** Your assignment **
In the listing that follows, the range to quote begins at the line that has "Figure 6: Transmission" and ends after the line that has "Table 6. Final"; quote it verbatim and add nothing.

** The input **
----------------
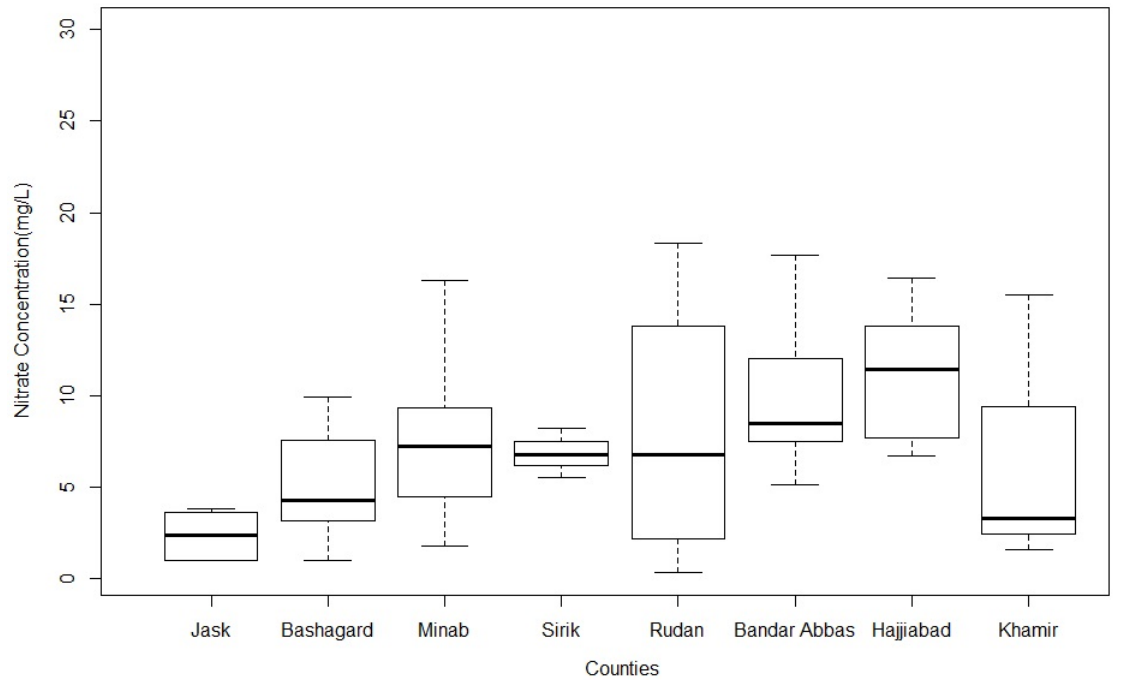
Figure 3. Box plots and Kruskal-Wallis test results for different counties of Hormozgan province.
----------------
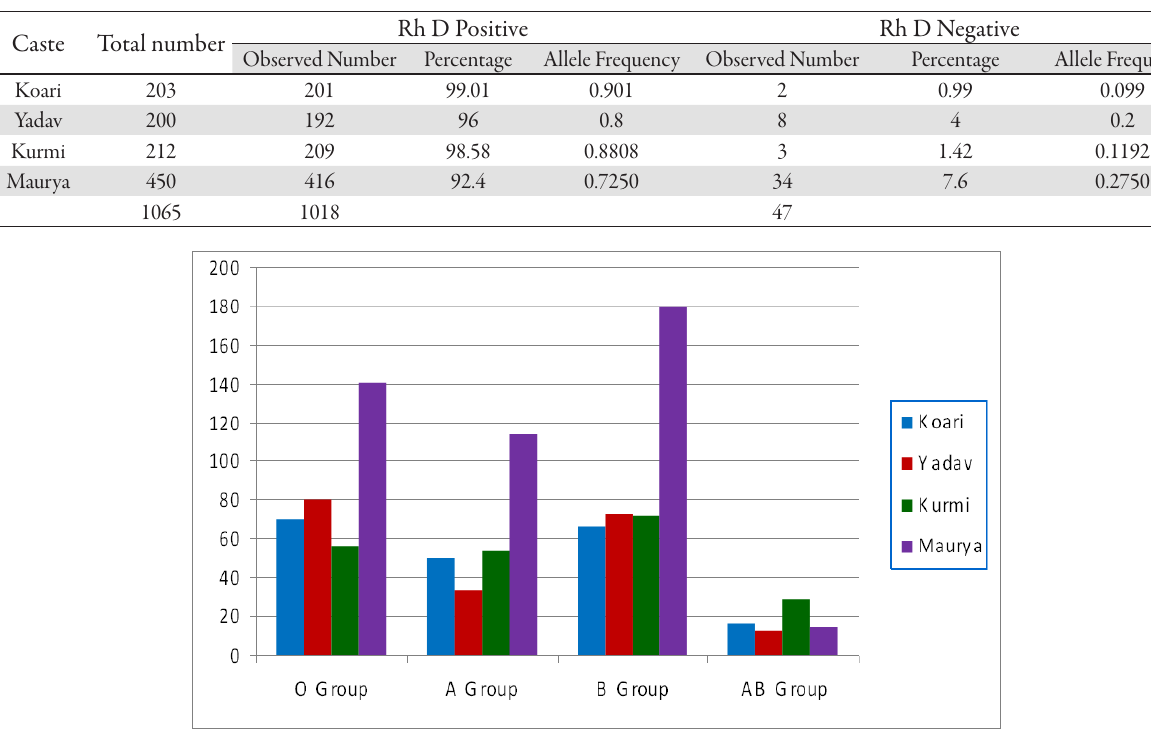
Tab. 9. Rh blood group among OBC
----------------
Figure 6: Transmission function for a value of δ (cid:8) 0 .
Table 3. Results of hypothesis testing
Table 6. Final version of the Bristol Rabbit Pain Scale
----------------
** Output of the task **
Figure 6: Transmission function for a value of δ (cid:8) 0 .
Table 3. Results of hypothesis testing
Table 6. Final version of the Bristol Rabbit Pain Scale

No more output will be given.